New York City Restaurant Inspection Data: Tips Included

9 Jan

Expressing an interest in getting a bite to eat in New York calls for a bit of narrowing down. You will need to get a little more specific about your preferences, in light of the 26,000 or so restaurants in the city happy to fill your mouth, and evacuate your wallet.

Indeed – advising your New York crew “Let’s go to a restaurant” reminds me of the woman who stood in front of me in a Starbucks and requested a cup of coffee, the kind of order that drives baristas into a hand-crafted frenzy.

But once you’ve finally sat yourselves down you may want to learn a little more about what exactly it is you’ve gotten yourself into – literally – and the restaurant inspection data reorganized by the Enigma public data site may go a ways towards telling you more than you wanted to know (the data are free to you, but they want you to sign up first. Remember that the lower the inspection score, the more salubrious.)

I say “reorganized” – although Enigma will tell you they’ve “curated”-  the data, because the inspection outcomes have presumably been culled from New York’s remarkably near-real-time and far larger official data set, available on the city’s open data site (and Enigma’s too, though their version is three months old). The revision opens an interesting point of entry, then, to an understanding of how someone else’s data have been re-presented by someone else.

In what, then, does Enigma’s remake of the original data consist?
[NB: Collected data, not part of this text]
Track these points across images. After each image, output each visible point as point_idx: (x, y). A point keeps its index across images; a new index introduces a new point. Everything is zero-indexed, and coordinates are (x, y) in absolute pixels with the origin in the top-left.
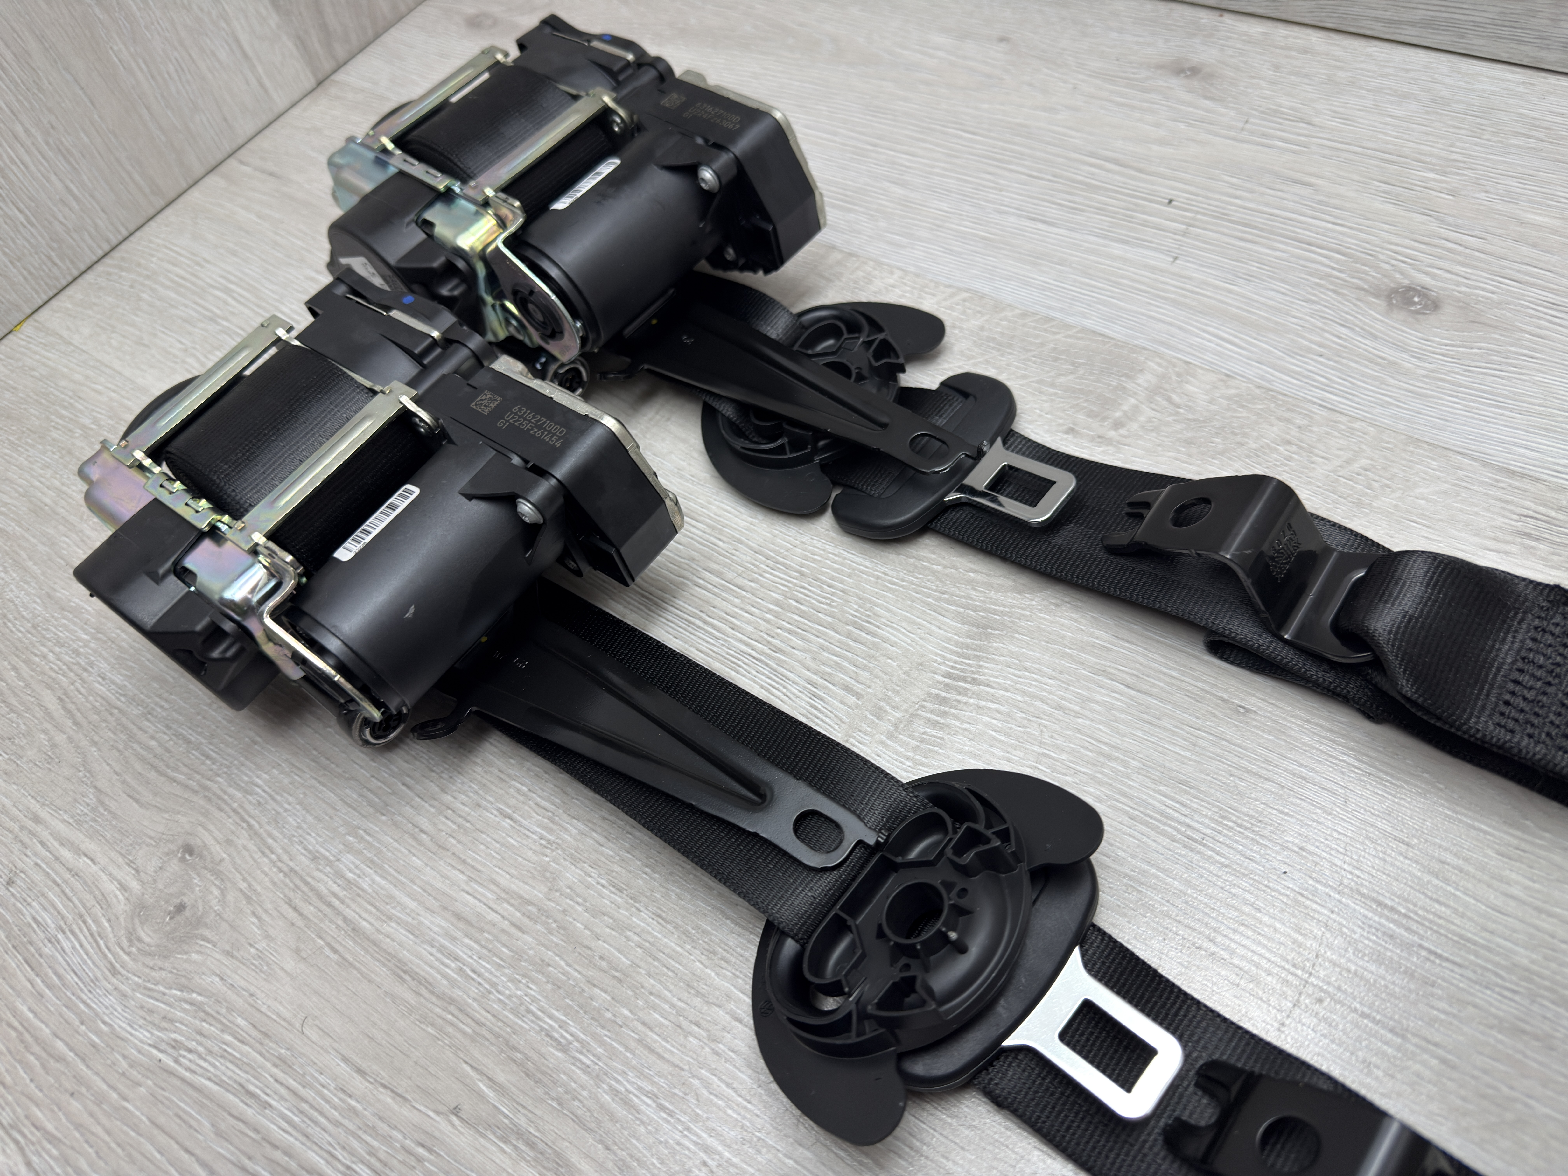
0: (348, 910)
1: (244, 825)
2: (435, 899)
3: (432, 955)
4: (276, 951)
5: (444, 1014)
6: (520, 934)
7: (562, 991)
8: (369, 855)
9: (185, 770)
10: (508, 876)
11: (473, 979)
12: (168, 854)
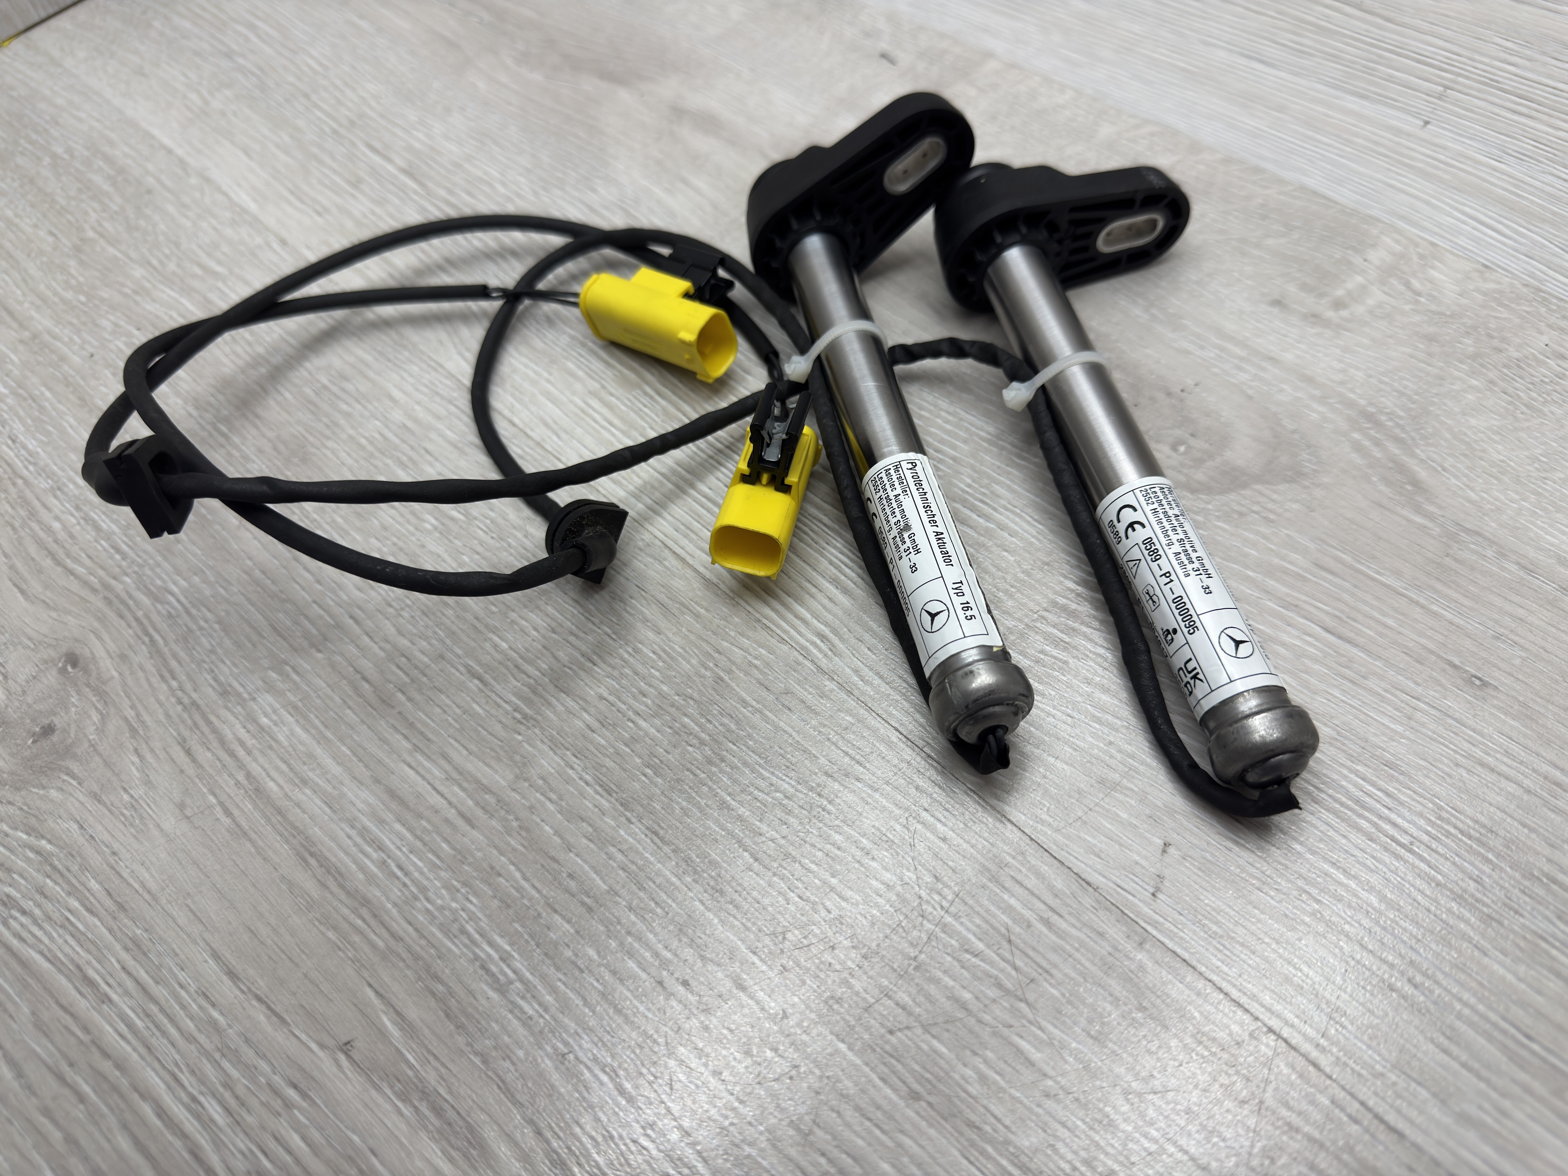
0: (254, 764)
1: (146, 639)
2: (366, 766)
3: (349, 837)
4: (155, 802)
5: (352, 917)
6: (468, 828)
7: (511, 912)
8: (293, 698)
9: (88, 562)
10: (465, 752)
11: (398, 878)
12: (46, 662)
For one thing, they’ve proposed to distill the source data set down to a unique entry for each restaurant (keep that that stratagem in mind), each of which, after all, have been subjected to several inspections.  By means of verification I aimed a Remove Duplicates check at the camis field comprising restaurant ids, and came away with but six redundancies – not too bad for a compendium of nearly 25,000 records.

And once having completed that chore we can run a simple but revealing pivot-tabled census of New York’s eateries by borough:

Rows: boro

Values: boro (count)

boro (again, by % of Column Total)

I get:


No one will be surprised by Manhattan’s restaurant plurality, though it should be added that the residential populations of both Brooklyn and Queens far exceed that of the storied island. In addition, keep in mind that the endless turnover of restaurants (the Quora article linked above declares an annual restaurant closure rate of 26%, though that assertion should probably be researched), turns the count into an implacably moving target.

And for another thing, the Engima set has padded the progenitor data with each restaurant’s geo-coordinates (latitude-longitude), thus priming a mapping capability. But they’ve also, befitting one of Enigma’s enigmatic apparent first principles, reformatted the inspection dates into text mode.

And Enigma’s alternate take has also put the scissors to some of the set’s original fields. The Critical Flag field – naming restaurants that incurred what the Department of Health and Hygiene terms critical violations, “…those most likely to contribute to food-borne illness”, is gone, and I’m not sure why. Those data sound like something you’d want to know about, and analyze.

But there’s a pointedly more serious issue besetting the data that I haven’t quite figured out. Because Engima determined to squeeze the data into a one-record-per-restaurant yield, it had to decide exactly which record would be earmarked for retention; and common analytical sense would commend the latest such record, conveying the current inspection standing for each restaurant. But it appears that Enigma hasn’t always nominated the latest record. A spot comparison of the records across the two datasets turned up some Enigma selections that predate more current inspections for the same restaurant in the official New York workbook. And if those kinds of discrepancies riddle the Enigma data, then we need to wonder about the decision rule that authorized their inclusion – and I don’t know what it is. What would an aggregate averaging of inspection scores purport to say, if some of the scores have been superseded by newer ones? (My emailed query to Enigma about the matter remains unanswered as of this writing.)

Moreover, because the one-record stipulation is in force, Enigma was impelled to collapse disparate violation codes in that eponymous field. The very first record, for example, for the Morris Park Bake Shop, reports two violations coded 10F and 8C, both filed on May 11, 2018. But New York’s precedent dataset has assigned a distinct record to each of the two, easing a pivot table breakout by code.

And those code consolidations – an ineluctable follow-on of the one-record-per-restaurant decision – probably explains Enigma’s omission in turn of the original Violation Description field. Boxing multiple violations in the space of one cell might confound legibility for both researchers and readers, and so Enigma likely concluded the whole field was best expurgated – at a price of course, because now we don’t know what the violation codes mean.

Now to be fair, Enigma also furnishes a worksheet-housed directory of those codes, which make for a most serviceable lookup array; but the multiple-code cell structure of its inspection data makes for an exceedingly messy prospect for 24,000-plus lookup values, which must be individuated somehow.

But all these cogitations have given me the munchies. Where do you want to eat? You want Chinese? Fine – that pares the choices to around 2,400. Your treat.